De leur côté, les Jeunes dynamiques de Malulku (JDM), une association de 18 membres dans la périphérie de Kinshasa, la capitale congolaise, se sont engagés dans l’agriculture depuis 2010 en cultivant un hectare, et un autre en 2011.
«Nous pratiquons le binage seulement depuis que nous avons commencé ce métier en 2010 et nous avons produit 15 tonnes de TME 419. Mais en 2011, avec un hectare et demi, la production était de 28 tonnes.
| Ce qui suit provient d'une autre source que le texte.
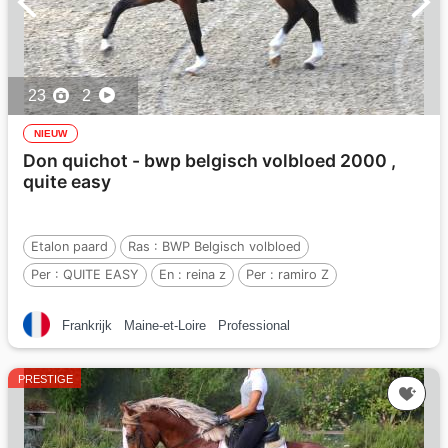
23
2
NIEUW
Don quichot - bwp belgisch volbloed 2000 ,
quite easy
Etalon paard
Ras :
BWP Belgisch volbloed
Per :
QUITE EASY
En :
reina z
Per :
ramiro Z
Frankrijk
Maine-et-Loire
Professional
PRESTIGE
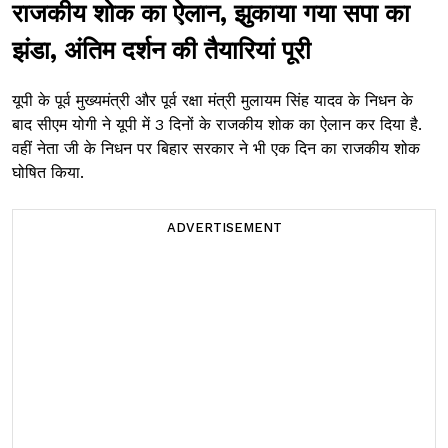
राजकीय शोक का ऐलान, झुकाया गया सपा का
झंडा, अंतिम दर्शन की तैयारियां पूरी
यूपी के पूर्व मुख्यमंत्री और पूर्व रक्षा मंत्री मुलायम सिंह यादव के निधन के
बाद सीएम योगी ने यूपी में 3 दिनों के राजकीय शोक का ऐलान कर दिया है.
वहीं नेता जी के निधन पर बिहार सरकार ने भी एक दिन का राजकीय शोक
घोषित किया.
ADVERTISEMENT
Nous y avons mis un peu d’engrais chimique», témoigne Anne Mburabata, 32 ans, présidente de JDM.
«Avant de vulgariser cette variété de manioc, nous avons expérimenté le TME 419. Lors des expériences en 2008, nous avons semé 3.000 boutures de manioc et nous avons récolté 30.000 boutures, soit dix fois plus», indique à IPS, Didier Mboma, responsable des innovations techniques de « Impresa serviti coordinati » (ISCO), une ONG italienne qui offre gratuitement cette variété et participe à sa vulgarisation en RDC.
Mboma affirme également que les jeunes se prennent actuellement en charge grâce à leurs travaux agricoles et participent au renforcement de la sécurité alimentaire.
«Les jeunes agriculteurs doivent tendre vers la professionnalisation de leur métier en maîtrisant toute la chaîne des valeurs, depuis la production jusqu’à la commercialisation, en passant par la transformation», souligne Dr Christophe Arthur Mampuya, chef de service au ministère de l’Agriculture, de la Pêche et de l’Elevage.
«La variété TME 419 est très performante et figure parmi les meilleures variétés vulgarisées aussi par l’Institut international des technologies agricoles», basé à Kinshasa, avec une antenne à la station de l’Institut national des recherches agronomiques de Kiyaka, au Bandundu, ajoute-t-il.
Selon Mampuya, les jeunes doivent également mettre en place des parcs à bois pour poursuivre la vulgarisation à grande échelle de cette variété.
«Le TME 419 est plus utilisé dans l’ouest que dans l’est de la RDC, mais petit à petit, la variété pourra atteindre tout le pays», indique Paluku Mivimba, président de Confédération nationale des producteurs agricoles du Congo.